Delia sighed. “Well, give me a lift back to town and get out of here. Keep me informed.” She rummaged in her sweater pockets. “Damn, I should have kept a smoke for the ride home.”
***
The traffic had grown steadily thicker. Early spring dusk robbed the countryside of color. Beside her, Gwen stirred.
“Almost home,” Stoner said. “Glad?”
“I’ll be glad to lie down.”
“You could have gotten in back.”
“Too lonely.”
Stoner took her hand. “Your grandmother’s going to kill me.”
“Who knows what she’ll do?” She played with Stoner’s fingers. “I don’t want you to get the wrong idea, but would you mind if we didn’t tell her right away? Only for a few days, until I feel a little tougher.”
“It’s going to be hard to hide.”
“Why, has my hair turned purple?”
“Only your eye. How will we explain that?”
“What?”
“We could say you fell out of the car rounding a curve, or got run over by a herd of stampeding cattle, but I don’t think she’d buy it.”
Gwen started to laugh. “I mean, not tell her about us right away.”

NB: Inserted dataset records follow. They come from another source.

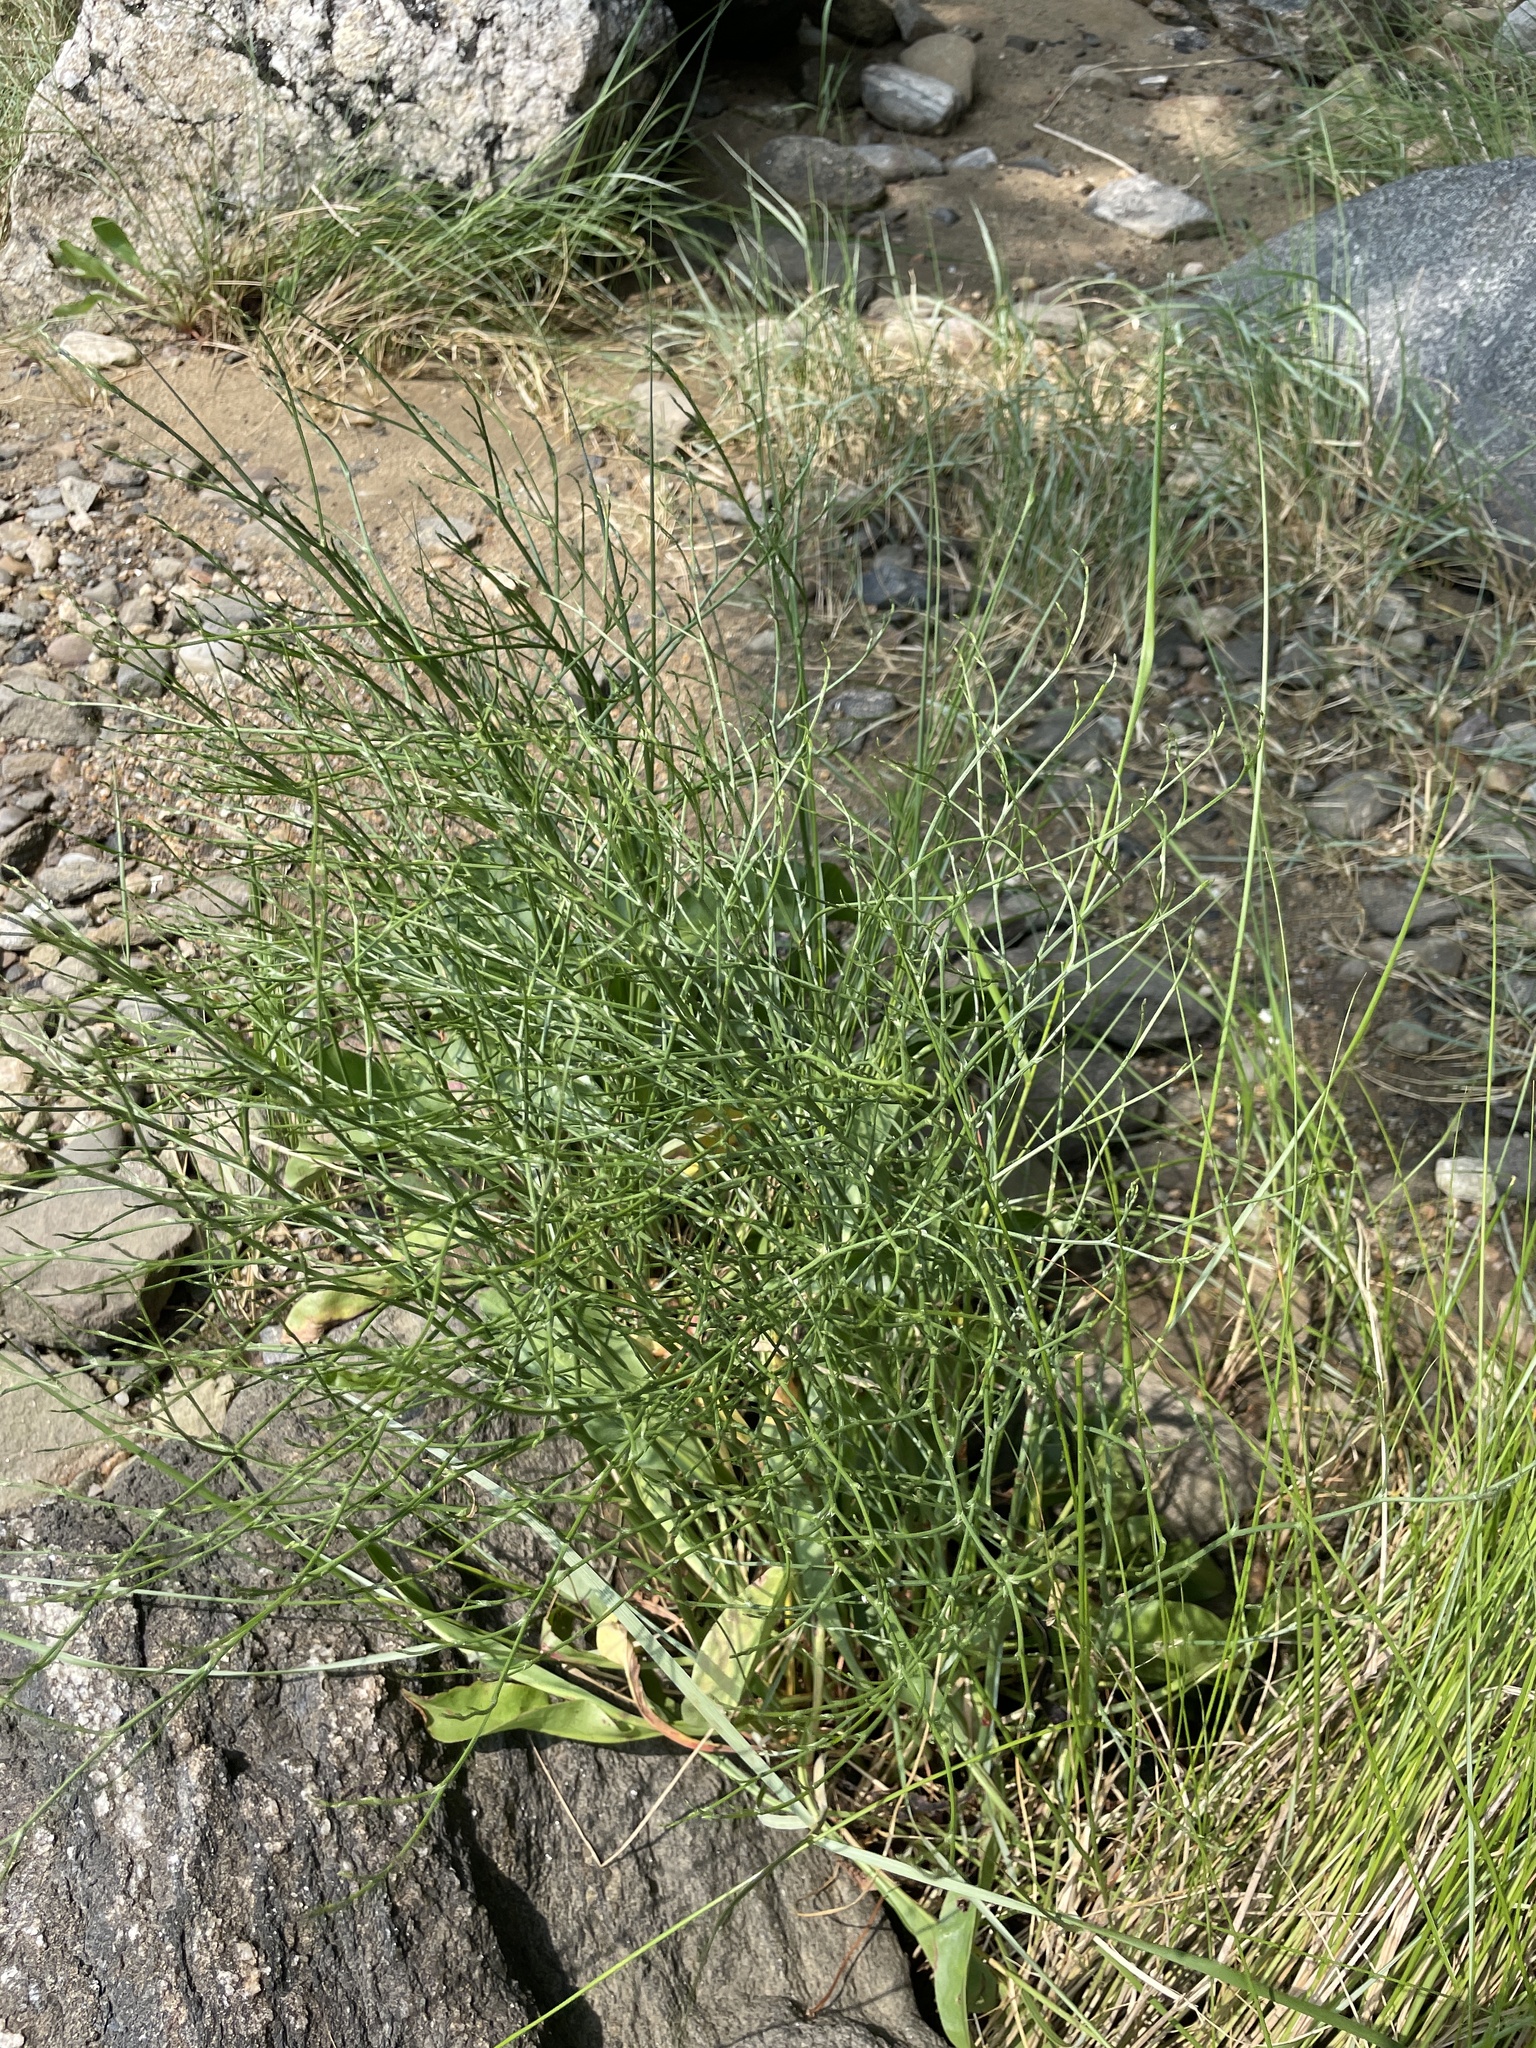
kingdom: Plantae
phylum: Tracheophyta
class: Magnoliopsida
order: Caryophyllales
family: Plumbaginaceae
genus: Limonium
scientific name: Limonium carolinianum
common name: Carolina sea lavender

“I’m in no hurry. Scared?”
“A little. Guess I’ll get used to it, huh?”
“You’ll get used to it.” So it was starting. Damn it. Why does the world have to make such a big deal of it? It’s only love.
She turned on the headlights, switched to high beams, and pulled out beside an eighteen-wheeler carrying a mysterious toxic cargo. The driver blasted his horn and shot ahead, exceeding the speed limit by at least fifteen mph.